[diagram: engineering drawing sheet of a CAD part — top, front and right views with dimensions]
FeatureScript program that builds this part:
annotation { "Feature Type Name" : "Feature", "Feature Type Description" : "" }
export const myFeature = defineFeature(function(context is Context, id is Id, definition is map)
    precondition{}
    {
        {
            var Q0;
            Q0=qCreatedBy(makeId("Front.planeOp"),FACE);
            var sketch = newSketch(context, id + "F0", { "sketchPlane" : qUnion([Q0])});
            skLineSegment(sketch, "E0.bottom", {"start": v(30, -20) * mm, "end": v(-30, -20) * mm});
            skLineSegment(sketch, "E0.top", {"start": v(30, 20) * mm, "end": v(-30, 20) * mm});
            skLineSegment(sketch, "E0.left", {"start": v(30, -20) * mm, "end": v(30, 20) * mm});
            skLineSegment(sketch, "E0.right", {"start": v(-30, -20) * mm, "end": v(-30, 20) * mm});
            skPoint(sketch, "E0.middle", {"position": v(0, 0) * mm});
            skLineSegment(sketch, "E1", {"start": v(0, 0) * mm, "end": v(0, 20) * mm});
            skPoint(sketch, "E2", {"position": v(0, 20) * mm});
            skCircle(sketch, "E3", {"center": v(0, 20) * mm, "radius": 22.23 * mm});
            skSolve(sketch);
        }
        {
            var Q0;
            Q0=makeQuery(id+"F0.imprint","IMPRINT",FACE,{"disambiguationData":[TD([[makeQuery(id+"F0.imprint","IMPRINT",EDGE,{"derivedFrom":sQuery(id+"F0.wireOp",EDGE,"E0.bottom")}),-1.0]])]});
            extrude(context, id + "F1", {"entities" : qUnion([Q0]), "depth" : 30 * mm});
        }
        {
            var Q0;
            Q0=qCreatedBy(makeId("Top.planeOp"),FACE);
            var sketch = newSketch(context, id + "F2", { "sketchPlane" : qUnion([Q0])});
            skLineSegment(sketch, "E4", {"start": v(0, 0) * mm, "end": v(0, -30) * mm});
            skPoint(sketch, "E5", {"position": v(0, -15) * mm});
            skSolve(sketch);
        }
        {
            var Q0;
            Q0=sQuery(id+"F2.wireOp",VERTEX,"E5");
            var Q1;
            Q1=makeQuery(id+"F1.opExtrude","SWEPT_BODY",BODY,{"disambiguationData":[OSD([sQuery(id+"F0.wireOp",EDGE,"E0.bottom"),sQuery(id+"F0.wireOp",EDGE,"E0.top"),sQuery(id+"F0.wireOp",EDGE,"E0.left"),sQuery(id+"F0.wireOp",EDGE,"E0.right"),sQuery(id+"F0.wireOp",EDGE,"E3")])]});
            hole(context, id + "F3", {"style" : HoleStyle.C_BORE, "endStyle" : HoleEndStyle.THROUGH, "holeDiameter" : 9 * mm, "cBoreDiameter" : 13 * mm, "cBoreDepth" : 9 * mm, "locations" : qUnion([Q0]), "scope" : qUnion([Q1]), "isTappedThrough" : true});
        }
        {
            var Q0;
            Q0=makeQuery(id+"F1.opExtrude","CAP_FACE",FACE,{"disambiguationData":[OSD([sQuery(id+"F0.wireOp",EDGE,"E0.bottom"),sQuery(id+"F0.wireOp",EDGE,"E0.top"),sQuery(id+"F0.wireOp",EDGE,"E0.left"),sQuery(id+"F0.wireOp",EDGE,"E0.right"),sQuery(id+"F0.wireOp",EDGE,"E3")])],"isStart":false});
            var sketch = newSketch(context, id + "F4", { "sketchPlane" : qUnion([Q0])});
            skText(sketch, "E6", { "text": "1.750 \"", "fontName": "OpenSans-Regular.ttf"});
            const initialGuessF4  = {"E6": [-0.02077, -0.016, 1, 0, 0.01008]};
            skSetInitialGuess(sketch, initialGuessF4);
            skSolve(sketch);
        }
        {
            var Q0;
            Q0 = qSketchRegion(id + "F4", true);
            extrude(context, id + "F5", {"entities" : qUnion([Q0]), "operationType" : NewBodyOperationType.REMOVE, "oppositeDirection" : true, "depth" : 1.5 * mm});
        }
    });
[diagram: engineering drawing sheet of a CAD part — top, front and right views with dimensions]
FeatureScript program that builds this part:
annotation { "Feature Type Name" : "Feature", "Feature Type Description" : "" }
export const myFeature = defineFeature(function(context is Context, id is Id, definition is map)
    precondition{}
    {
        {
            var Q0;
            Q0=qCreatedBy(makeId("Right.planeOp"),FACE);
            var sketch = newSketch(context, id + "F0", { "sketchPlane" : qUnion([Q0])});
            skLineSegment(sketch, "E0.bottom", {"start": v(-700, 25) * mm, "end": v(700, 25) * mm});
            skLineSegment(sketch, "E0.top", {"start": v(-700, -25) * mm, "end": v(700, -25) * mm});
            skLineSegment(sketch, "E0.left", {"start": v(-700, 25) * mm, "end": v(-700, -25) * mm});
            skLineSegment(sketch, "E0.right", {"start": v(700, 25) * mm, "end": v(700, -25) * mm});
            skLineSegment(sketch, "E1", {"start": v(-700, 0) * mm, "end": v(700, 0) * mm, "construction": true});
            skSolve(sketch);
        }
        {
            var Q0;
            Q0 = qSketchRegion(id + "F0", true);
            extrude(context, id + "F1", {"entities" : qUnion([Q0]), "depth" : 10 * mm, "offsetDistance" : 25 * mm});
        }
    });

────────

### Given task:
Locate every line in the material above that contains the string "EDGE", and copy each of those lines. Case counts.

### Task answer:
            Q0=makeQuery(id+"F0.imprint","IMPRINT",FACE,{"disambiguationData":[TD([[makeQuery(id+"F0.imprint","IMPRINT",EDGE,{"derivedFrom":sQuery(id+"F0.wireOp",EDGE,"E0.bottom")}),-1.0]])]});
            Q1=makeQuery(id+"F1.opExtrude","SWEPT_BODY",BODY,{"disambiguationData":[OSD([sQuery(id+"F0.wireOp",EDGE,"E0.bottom"),sQuery(id+"F0.wireOp",EDGE,"E0.top"),sQuery(id+"F0.wireOp",EDGE,"E0.left"),sQuery(id+"F0.wireOp",EDGE,"E0.right"),sQuery(id+"F0.wireOp",EDGE,"E3")])]});
            Q0=makeQuery(id+"F1.opExtrude","CAP_FACE",FACE,{"disambiguationData":[OSD([sQuery(id+"F0.wireOp",EDGE,"E0.bottom"),sQuery(id+"F0.wireOp",EDGE,"E0.top"),sQuery(id+"F0.wireOp",EDGE,"E0.left"),sQuery(id+"F0.wireOp",EDGE,"E0.right"),sQuery(id+"F0.wireOp",EDGE,"E3")])],"isStart":false});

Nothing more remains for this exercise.